I told her that she has no right to complain since she always sleeps in Kyle’s room after school.
Her brothers all agree and Lara calls all of us the worst, none of us are allowed in her room, and leaves. She comes back after a minute and says that she only sleeps in Kyle’s room because he never uses it aside from sleeping at night, and if he was to use it for studying, then she would never go there.
Meanwhile, they constantly disturb her, mess with her stuff, and made her unable to sleep just last night.
OP promised (again) to deal with it if they went in her room – a speech that was interrupted by the older boy saying he could go in there if he wanted to – and seemed surprised her daughter talked about dying to move out and away from the ruckus.
I told her if they ever go into her room, she needs to go to me. Then Kyle starts saying that they had the right to go into her room while she was trying to sleep because they were playing.
Lara yelled at him, then said that she couldn’t wait to move out soon so she no longer has to deal with them. She also called me an awful mother for not giving her her bedroom locks.
Should teenagers have locks on their doors?

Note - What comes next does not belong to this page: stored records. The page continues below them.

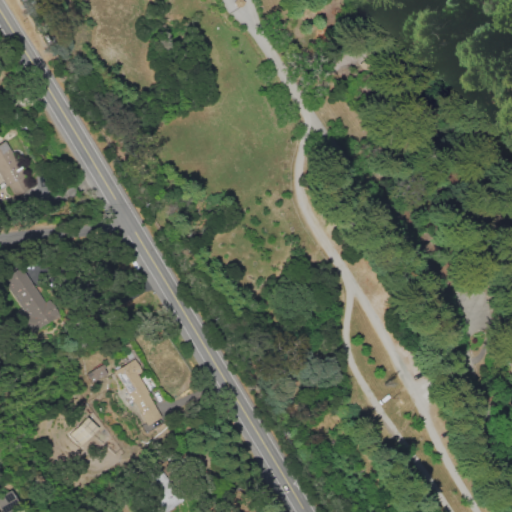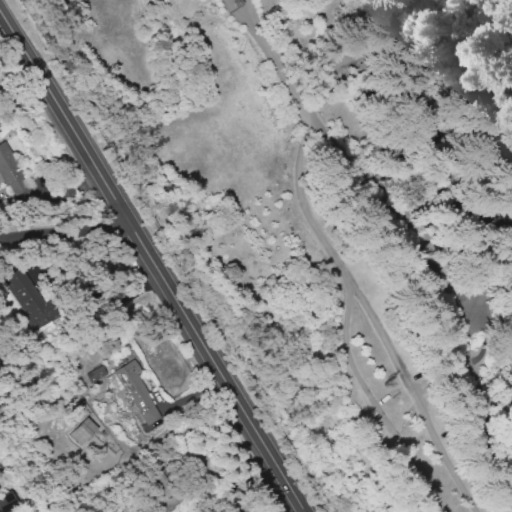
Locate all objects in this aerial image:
road: (244, 15)
building: (11, 172)
road: (54, 226)
road: (399, 228)
road: (68, 236)
road: (150, 258)
road: (94, 289)
building: (27, 298)
building: (95, 373)
building: (135, 390)
building: (82, 430)
road: (435, 438)
road: (215, 473)
building: (159, 489)
building: (6, 501)
road: (300, 510)
road: (301, 510)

Reddit is swooping in with their opinions!
The top comment says that until OP actually does something to curb her sons’ behavior, locks may be the best and easiest solution.
While this person is confused about OP’s reasoning for not wanting the locks in the first place.
This comment wants to give the brothers the benefit of the doubt…but not the parents.
This person, though, thinks the boys might already be lost causes.
Then there’s this ominous warning.
I hate all of this for the daughter, honestly.
If you live in a safe home with people who respect your privacy there should be no real reason for locks…but this is not that.